Revealing the ultra-sensitive calorimetric properties of
supercon-ducting magic-angle twisted bilayer graphene
- URL: http://arxiv.org/abs/2111.08735v1
- Date: Tue, 16 Nov 2021 19:13:20 GMT
- Title: Revealing the ultra-sensitive calorimetric properties of
supercon-ducting magic-angle twisted bilayer graphene
- Authors: G. Di Battista, P. Seifert, K. Watanabe, T. Taniguchi, K.C. Fong, A.
Principi and D. K. Efetov
- Abstract summary: superconducting phase of magic-angle twisted bilayer graphene (MATBG)1 has been predicted to possess extraordinary thermal properties.
We reveal the ultra-sensitive calorimetric properties of a superconducting MATBG device, by monitoring its temperature dependent critical current Ic.
This establishes superconducting MATBG as a revolutionizing active material for ultra-sensitive photon-detection applications.
- Score: 0.0
- License: http://creativecommons.org/licenses/by/4.0/
- Abstract: The allegedly unconventional superconducting phase of magic-angle twisted
bilayer graphene (MATBG)1 has been predicted to possess extraordinary thermal
properties, as it is formed from a highly diluted electron ensemble with both a
record-low carrier density n ~ 10^11 cm-2 and electronic heat capacity Ce < 100
kB. While these attributes position MATBG as a ground-breaking material
platform for revolutionary calorimetric applications2, these properties have so
far not been experimentally shown. Here we reveal the ultra-sensitive
calorimetric properties of a superconducting MATBG device, by monitoring its
temperature dependent critical current Ic under continuous laser heating with a
wavelength of 1550nm. From the bolometric effect, we are able to extract the
temperature dependence of the electronic thermal conductance Gth, which
remarkably has a non-zero value Gth = 0.19 pW/K at 35mK and in the low
temperature limit is consistent with a power law dependence, as expected for
nodal superconductors. Photo-voltage measurements on this non-optimized device
reveal a peak responsivity of S = 5.8 x 10^7 V/W when the device is biased
close to Ic, with a noise-equivalent power of NEP = 5.5 x 10^-16 WHz^-1/2.
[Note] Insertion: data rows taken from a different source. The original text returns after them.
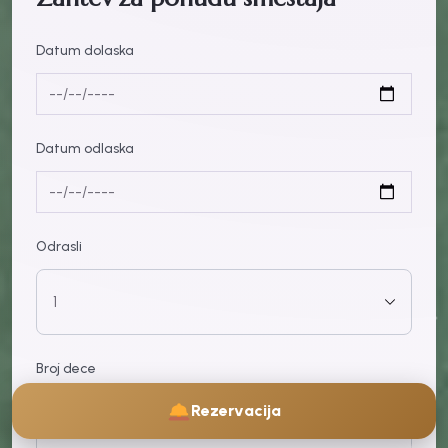
Datum dolaska
Datum odlaska
Odrasli
Broj dece
Rezervacija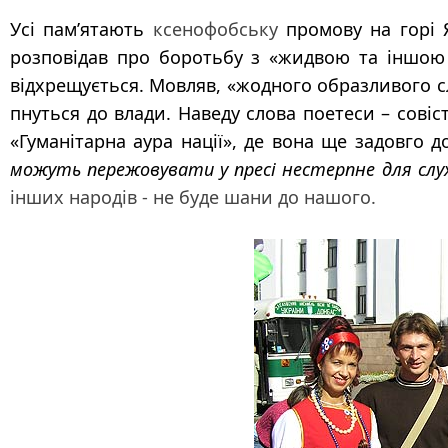
Усі пам’ятають
ксенофобську
промову на горі 
розповідав про боротьбу з «жидвою та іншою не
відхрещується. Мовляв, «жодного образливого сл
пнуться до влади. Наведу слова поетеси – совіс
«Гуманітарна аура нації», де вона ще задовго 
можуть пережовувати у пресі нестерпне для слух
інших народів - не буде шани до нашого.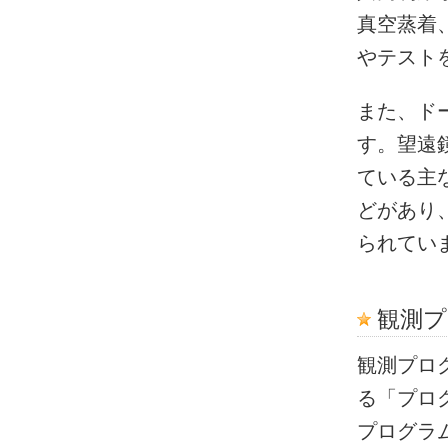
真空蒸着
やテスト
また、ド
す。望遠
ている主
どがあり
られてい
観測
観測プロ
る「プロ
プログラ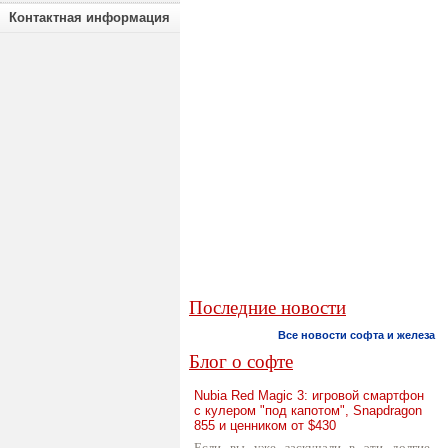
Контактная информация
Последние новости
Все новости софта и железа
Блог о софте
Nubia Red Magic 3: игровой смартфон
с кулером "под капотом", Snapdragon
855 и ценником от $430
Если вы уже заскучали в эти долгие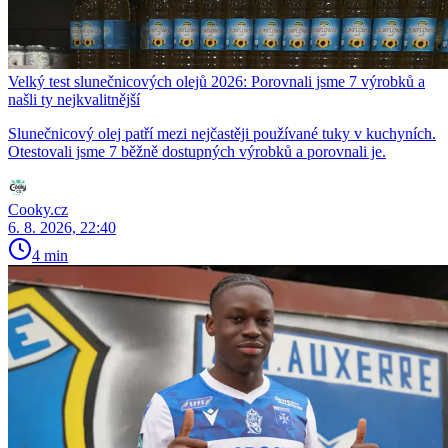
Velký test slunečnicových olejů 2026: Porovnali jsme 7 výrobků a
našli ty nejkvalitnější
Slunečnicový olej patří mezi nejčastěji používané tuky v kuchyních.
Otestovali jsme 7 běžně dostupných výrobků a porovnali je.
Cooky.cz
6. 8. 2026, 22:40
4 min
Analysis of the intrinsic perfor-mance shows that a theoretically achievable
limit is defined by thermal fluctuations and can be as low as NEPTEF < 10^-20
WHz-1/2, with operation speeds as fast as ~ 500 ns. This establishes
superconducting MATBG as a revolutionizing active material for ultra-sensitive
photon-detection applications, which could enable currently unavailable
technologies such as THz photon-number-resolving single-photon-detectors.